0x53, 0x03, 0x02, 0x00, 0xf1, 0xdf, 0xd3, 0x7b, 0x4f, 0x49, 0x0b, 0x0b, 0x7c, 0x79, 0xde, 0xad,
0x5d, 0xa3, 0x41, 0x8a, 0x9c, 0x2e, 0xaf, 0x09, 0xc4, 0xa6, 0x80, 0xb4, 0x82, 0x87, 0x2c, 0xbf,
0x86, 0xe0, 0x2a, 0x86, 0x60, 0xa0, 0x23, 0x33
Data Format
byte index bit 7 bit 6 bit 5 bit 4 bit 3 bit 2 bit 1 bit 0
[0] 0x05 0x00 0x03
[1] 0x03
[2] sequence counter (init = 0x02, step = 1)
[3] 0x00
[4 - 35] TODO, work in progress.
[36 - 39] CRC-32 of the previous bytes.
0xF0[edit | edit source]

The transaction type is SET REPORT (0x05), and the report type is FEATURE (0x03).
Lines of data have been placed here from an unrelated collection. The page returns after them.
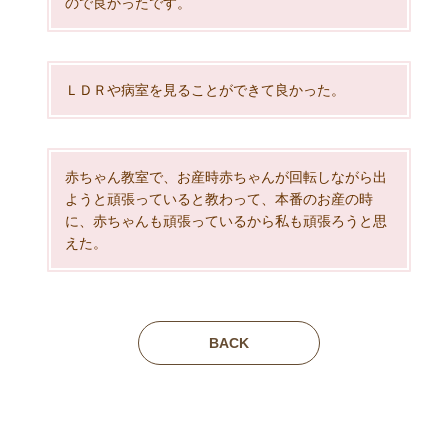
ので良かったです。
ＬＤＲや病室を見ることができて良かった。
赤ちゃん教室で、お産時赤ちゃんが回転しながら出
ようと頑張っていると教わって、本番のお産の時
に、赤ちゃんも頑張っているから私も頑張ろうと思
えた。
BACK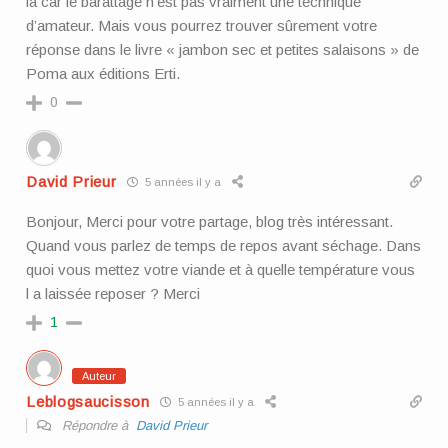
là car le barattage n’est pas vraiment une technique
d’amateur. Mais vous pourrez trouver sûrement votre
réponse dans le livre « jambon sec et petites salaisons » de
Poma aux éditions Erti.
0
David Prieur
5 années il y a
Bonjour, Merci pour votre partage, blog très intéressant.
Quand vous parlez de temps de repos avant séchage. Dans
quoi vous mettez votre viande et à quelle température vous
l a laissée reposer ? Merci
1
Auteur
Leblogsaucisson
5 années il y a
Répondre à
David Prieur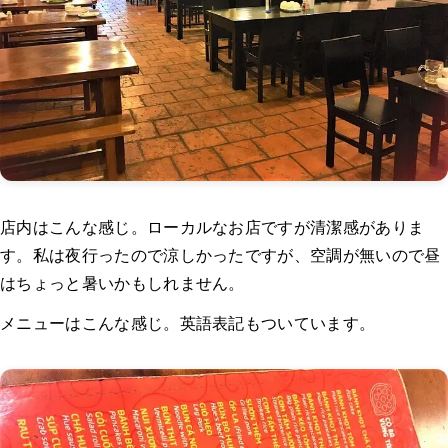
店内はこんな感じ。ローカルなお店ですが清潔感がありま
す。私は夜行ったので涼しかったですが、空調が無いので昼
はちょっと暑いかもしれません。
メニューはこんな感じ。英語表記もついています。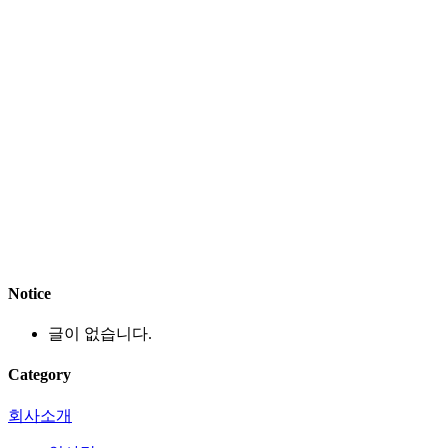
Notice
글이 없습니다.
Category
회사소개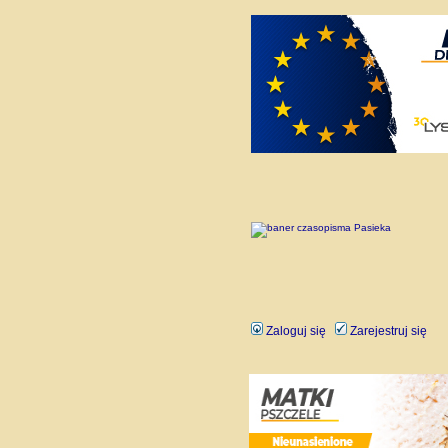
Zaloguj się
Zarejestruj się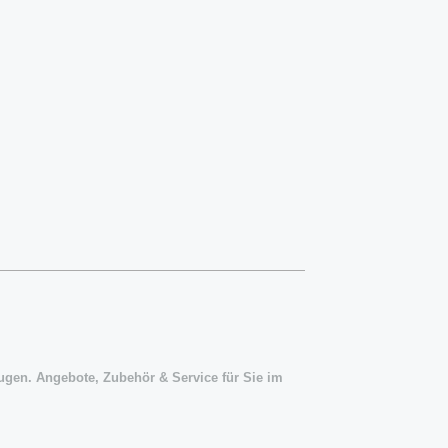
ugen. Angebote, Zubehör & Service für Sie im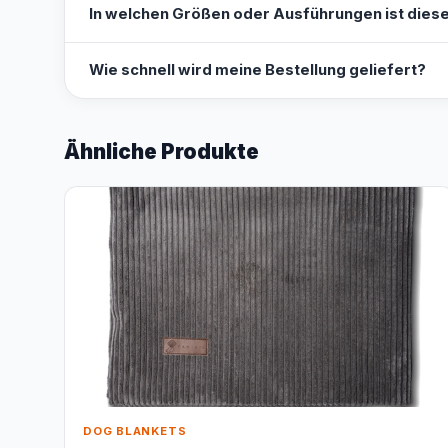
In welchen Größen oder Ausführungen ist diese
Wie schnell wird meine Bestellung geliefert?
Ähnliche Produkte
DOG BLANKETS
The protocol code is 0xf0.

This report is part of the authentication sequence: it contains challenge data.

Report example:

0x53, 0xf0, 0x01, 0x00, 0x00, 0x64, 0x01, 0x21, 0x58, 0x26, 0x03, 0xcc, 0xb8, 0x28, 0x78, 0xa9,
0xb5, 0x8c, 0x2c, 0x90, 0x3b, 0xe2, 0xf7, 0xee, 0x1c, 0x91, 0x2b, 0x0c, 0x79, 0xa6, 0xe7, 0xae,
0x7e, 0x49, 0xee, 0x36, 0x72, 0x81, 0xc2, 0x25, 0x41, 0x74, 0x45, 0x01, 0x15, 0xa0, 0x23, 0x1a,
0x4c, 0x27, 0x31, 0xcc, 0xc5, 0xe0, 0x8d, 0x6c, 0x1e, 0x42, 0x83, 0x93, 0x20, 0xa0, 0x35, 0xac,
0x82
Data Format
byte index bit 7 bit 6 bit 5 bit 4 bit 3 bit 2 bit 1 bit 0
[0] 0x05 0x00 0x03
[1] 0xf0
[2] sequence counter (init = 0x01, step = 1)
[3] report counter (init = 0x00, step = 1, max = 0x04)
[4] 0x00
[5 - 60] Challenge data.
[61 - 64] CRC-32 of the previous bytes.

The packet with report counter = 0x04 only carries 32 bytes of data (it is padded with zeros). Therefore the length of the challenge message is 4x56+32 = 256 bytes.